[Transcribed page contents]
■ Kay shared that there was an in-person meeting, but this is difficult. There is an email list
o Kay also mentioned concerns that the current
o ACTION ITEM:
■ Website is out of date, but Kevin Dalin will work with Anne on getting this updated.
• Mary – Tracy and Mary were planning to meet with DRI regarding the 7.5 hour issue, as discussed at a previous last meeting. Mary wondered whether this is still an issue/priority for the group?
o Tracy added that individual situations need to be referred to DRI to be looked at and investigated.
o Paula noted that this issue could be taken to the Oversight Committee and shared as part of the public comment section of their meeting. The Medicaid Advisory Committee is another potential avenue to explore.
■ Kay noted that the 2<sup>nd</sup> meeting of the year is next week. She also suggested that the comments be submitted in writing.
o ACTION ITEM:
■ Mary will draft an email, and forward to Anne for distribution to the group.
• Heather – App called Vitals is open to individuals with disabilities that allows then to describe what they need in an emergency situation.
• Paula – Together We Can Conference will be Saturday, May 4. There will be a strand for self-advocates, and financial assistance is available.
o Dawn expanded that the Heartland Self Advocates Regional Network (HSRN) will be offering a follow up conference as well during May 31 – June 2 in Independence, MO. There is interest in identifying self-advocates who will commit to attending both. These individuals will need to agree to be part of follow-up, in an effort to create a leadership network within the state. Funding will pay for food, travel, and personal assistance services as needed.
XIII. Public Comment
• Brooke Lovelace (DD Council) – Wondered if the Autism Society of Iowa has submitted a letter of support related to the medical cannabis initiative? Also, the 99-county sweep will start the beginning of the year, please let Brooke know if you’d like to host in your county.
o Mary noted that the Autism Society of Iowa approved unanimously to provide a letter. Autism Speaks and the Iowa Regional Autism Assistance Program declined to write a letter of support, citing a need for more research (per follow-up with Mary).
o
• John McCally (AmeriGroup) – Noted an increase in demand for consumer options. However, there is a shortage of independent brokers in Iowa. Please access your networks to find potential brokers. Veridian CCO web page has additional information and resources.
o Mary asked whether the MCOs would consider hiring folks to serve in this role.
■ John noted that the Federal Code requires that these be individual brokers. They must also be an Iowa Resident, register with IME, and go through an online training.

(Task objective) Copy every line of the data above, beginning with the first and ending with the line that contains "o Paula noted", and give nothing more.

(Written solution)
■ Kay shared that there was an in-person meeting, but this is difficult. There is an email list
o Kay also mentioned concerns that the current
o ACTION ITEM:
■ Website is out of date, but Kevin Dalin will work with Anne on getting this updated.
• Mary – Tracy and Mary were planning to meet with DRI regarding the 7.5 hour issue, as discussed at a previous last meeting. Mary wondered whether this is still an issue/priority for the group?
o Tracy added that individual situations need to be referred to DRI to be looked at and investigated.
o Paula noted that this issue could be taken to the Oversight Committee and shared as part of the public comment section of their meeting. The Medicaid Advisory Committee is another potential avenue to explore.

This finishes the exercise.